Finally, look at the differences between Hong Kong and the mainland Han Chinese as distinctive (独特的). One is not better or worse than the other. At the same time, distinction is often created through the social construction of the ‘Other.’ Mainland Chinese people are Hong Kong people’s ‘Other.’ They find similarity amongst themselves by highlighting how different you are. This means they are likely to exaggerate the differences, or intentionally display them.

But this is happening in both directions. The Chinese government is trying to make Hong Kong people ‘Others’ by casting them as confused colonial half-breeds (混血儿). You are the ‘real’ ‘traditional’ Chinese person. ‘They’ have forgotten who they really are because of foreign devils (洋鬼子) like Chris Patten (千古罪人,  娼妓, 蛇). But you know Hong Kong people are not so easily fooled – or led! – by anyone. They do their own thing. They always have, they always will. In truth, Hong Kong Chinese culture is what happens when dozens of Chinese communities mesh and meld under almost no governmental cultural guidance. It’s been cultural anarchy. That’s a beautiful and rare thing.

* _Work item 1_: In the passage on Hong Kong and mainland Chinese identity, how is the Chinese government said to cast Hong Kong people as 'Others'?
* _Work item 2_: Pick up the passage on Hong Kong and mainland Chinese identity after its last sentence and carry it forward.

* _Study material_:
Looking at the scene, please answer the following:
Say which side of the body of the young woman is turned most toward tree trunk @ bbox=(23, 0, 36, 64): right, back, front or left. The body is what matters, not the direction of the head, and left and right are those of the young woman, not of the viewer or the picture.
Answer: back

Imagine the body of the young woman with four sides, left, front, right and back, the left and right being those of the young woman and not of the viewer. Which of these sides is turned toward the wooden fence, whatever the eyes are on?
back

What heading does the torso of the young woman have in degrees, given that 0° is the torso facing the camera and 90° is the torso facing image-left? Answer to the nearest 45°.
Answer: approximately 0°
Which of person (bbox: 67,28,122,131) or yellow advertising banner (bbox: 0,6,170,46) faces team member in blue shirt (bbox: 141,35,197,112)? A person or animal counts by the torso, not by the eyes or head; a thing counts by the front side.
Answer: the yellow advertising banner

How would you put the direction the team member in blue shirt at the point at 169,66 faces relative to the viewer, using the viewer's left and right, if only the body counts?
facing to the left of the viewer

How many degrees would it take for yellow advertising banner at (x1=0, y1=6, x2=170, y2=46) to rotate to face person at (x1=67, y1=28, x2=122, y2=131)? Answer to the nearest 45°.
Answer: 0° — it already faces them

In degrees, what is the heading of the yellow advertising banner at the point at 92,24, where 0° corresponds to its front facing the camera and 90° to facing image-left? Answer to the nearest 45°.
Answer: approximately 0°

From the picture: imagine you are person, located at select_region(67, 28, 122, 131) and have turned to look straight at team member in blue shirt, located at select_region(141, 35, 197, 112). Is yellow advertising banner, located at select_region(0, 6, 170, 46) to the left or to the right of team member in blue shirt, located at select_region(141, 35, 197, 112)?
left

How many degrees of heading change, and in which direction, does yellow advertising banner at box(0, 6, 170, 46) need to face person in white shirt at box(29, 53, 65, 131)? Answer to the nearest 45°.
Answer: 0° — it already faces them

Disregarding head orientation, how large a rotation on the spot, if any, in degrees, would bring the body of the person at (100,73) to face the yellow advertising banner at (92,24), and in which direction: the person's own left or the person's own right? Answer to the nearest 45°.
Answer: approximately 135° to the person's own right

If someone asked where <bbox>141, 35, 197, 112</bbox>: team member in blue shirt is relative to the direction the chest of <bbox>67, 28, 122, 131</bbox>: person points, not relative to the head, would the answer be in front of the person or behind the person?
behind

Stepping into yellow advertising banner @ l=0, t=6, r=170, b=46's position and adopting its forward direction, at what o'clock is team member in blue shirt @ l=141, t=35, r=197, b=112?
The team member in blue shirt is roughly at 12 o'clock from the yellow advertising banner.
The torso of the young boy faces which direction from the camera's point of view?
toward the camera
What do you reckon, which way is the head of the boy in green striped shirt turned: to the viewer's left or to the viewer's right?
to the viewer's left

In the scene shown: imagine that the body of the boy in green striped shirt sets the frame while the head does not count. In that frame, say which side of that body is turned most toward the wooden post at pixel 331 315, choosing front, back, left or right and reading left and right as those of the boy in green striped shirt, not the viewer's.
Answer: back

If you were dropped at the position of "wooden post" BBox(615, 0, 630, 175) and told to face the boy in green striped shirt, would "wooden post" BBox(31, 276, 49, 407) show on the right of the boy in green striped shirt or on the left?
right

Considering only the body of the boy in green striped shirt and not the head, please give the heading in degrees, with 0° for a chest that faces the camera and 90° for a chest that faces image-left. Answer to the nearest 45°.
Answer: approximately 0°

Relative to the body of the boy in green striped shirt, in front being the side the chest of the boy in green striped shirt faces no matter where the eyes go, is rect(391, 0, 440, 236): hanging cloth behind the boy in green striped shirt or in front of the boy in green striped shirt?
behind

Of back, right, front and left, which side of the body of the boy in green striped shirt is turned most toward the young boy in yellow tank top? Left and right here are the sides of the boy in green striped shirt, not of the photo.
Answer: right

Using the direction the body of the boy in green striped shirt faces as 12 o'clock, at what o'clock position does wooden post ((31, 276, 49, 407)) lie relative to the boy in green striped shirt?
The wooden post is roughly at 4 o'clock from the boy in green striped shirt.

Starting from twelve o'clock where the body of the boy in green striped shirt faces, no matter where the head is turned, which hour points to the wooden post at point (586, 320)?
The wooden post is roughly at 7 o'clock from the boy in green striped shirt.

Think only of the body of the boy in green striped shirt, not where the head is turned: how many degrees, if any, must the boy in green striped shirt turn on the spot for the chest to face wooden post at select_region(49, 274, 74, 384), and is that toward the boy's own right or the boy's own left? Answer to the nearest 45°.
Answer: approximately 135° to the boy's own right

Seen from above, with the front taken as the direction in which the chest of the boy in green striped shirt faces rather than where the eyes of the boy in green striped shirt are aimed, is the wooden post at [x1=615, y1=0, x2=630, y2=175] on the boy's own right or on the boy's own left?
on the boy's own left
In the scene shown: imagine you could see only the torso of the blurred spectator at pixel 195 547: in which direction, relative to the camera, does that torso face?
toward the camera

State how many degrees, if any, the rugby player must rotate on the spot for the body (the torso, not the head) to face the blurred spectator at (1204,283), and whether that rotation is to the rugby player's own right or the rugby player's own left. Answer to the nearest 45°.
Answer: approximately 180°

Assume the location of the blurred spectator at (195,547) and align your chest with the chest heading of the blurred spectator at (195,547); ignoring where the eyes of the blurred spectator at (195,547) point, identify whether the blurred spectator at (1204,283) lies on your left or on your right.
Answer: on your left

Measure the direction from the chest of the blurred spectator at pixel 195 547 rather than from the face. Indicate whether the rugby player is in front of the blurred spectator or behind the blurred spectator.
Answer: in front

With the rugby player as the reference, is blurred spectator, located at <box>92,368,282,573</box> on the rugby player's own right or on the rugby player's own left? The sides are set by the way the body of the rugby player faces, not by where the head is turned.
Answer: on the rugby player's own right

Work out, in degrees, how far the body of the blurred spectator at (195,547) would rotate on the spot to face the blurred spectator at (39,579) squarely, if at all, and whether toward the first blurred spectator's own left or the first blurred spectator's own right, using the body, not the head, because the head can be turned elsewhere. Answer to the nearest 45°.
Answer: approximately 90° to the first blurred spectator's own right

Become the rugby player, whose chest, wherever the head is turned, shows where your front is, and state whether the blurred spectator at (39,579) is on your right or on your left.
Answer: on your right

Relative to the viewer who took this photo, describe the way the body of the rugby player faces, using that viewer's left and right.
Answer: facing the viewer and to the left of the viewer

* _Written response 1_: As confused colonial half-breeds.

* _Written response 2_:
The Chinese Communist Party has fed you ‘wolf milk‘ for all of your life. You have lived in an environment where every movie, newspaper, TV show, book, and teachers all follow the ‘mass line‘ (群众路线). Inside the mainland, they control history. They are terrified of their own past. They have invented a story of the past century that no historian outside of China would agree with. They are terrified of new scholarship. They have frightened people into shutting up (Tiananmen, Changchun,) They are trying to define what it means to be Chinese and what it means to be a Patriot. To love your country, for them, is to love the Party (“没有共产党就没有新中国”, right?).

But it is actually your choice. You are a young scholar. Your task is to step outside this and look at the world from a different angle. It is difficult, but you must question everything and learn to evaluate different claimants to truth. Is Liu Xiaobo a traitor or a patriotZhang Zhenglong? Hu Yaobang? Zhao Ziyang? Teng Biao?  Teng asked the most difficult question: “did we stand on the side of the ‘Tank Man,’ or on the side of the tank?